§ **Prompt**
Please give back the listing below word for word and drop any images.

§ **Input**
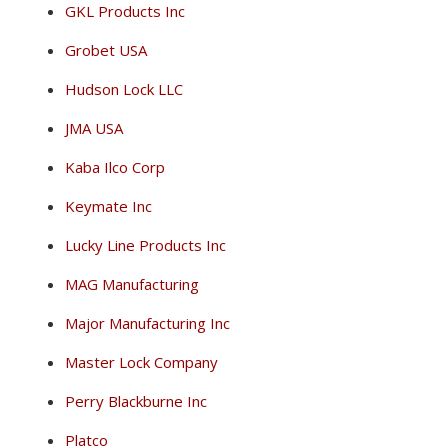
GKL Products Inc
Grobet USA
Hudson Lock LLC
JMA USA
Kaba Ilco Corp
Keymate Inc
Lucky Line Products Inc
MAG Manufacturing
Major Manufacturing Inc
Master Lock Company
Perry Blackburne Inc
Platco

§ **Your solution**
GKL Products Inc
Grobet USA
Hudson Lock LLC
JMA USA
Kaba Ilco Corp
Keymate Inc
Lucky Line Products Inc
MAG Manufacturing
Major Manufacturing Inc
Master Lock Company
Perry Blackburne Inc
Platco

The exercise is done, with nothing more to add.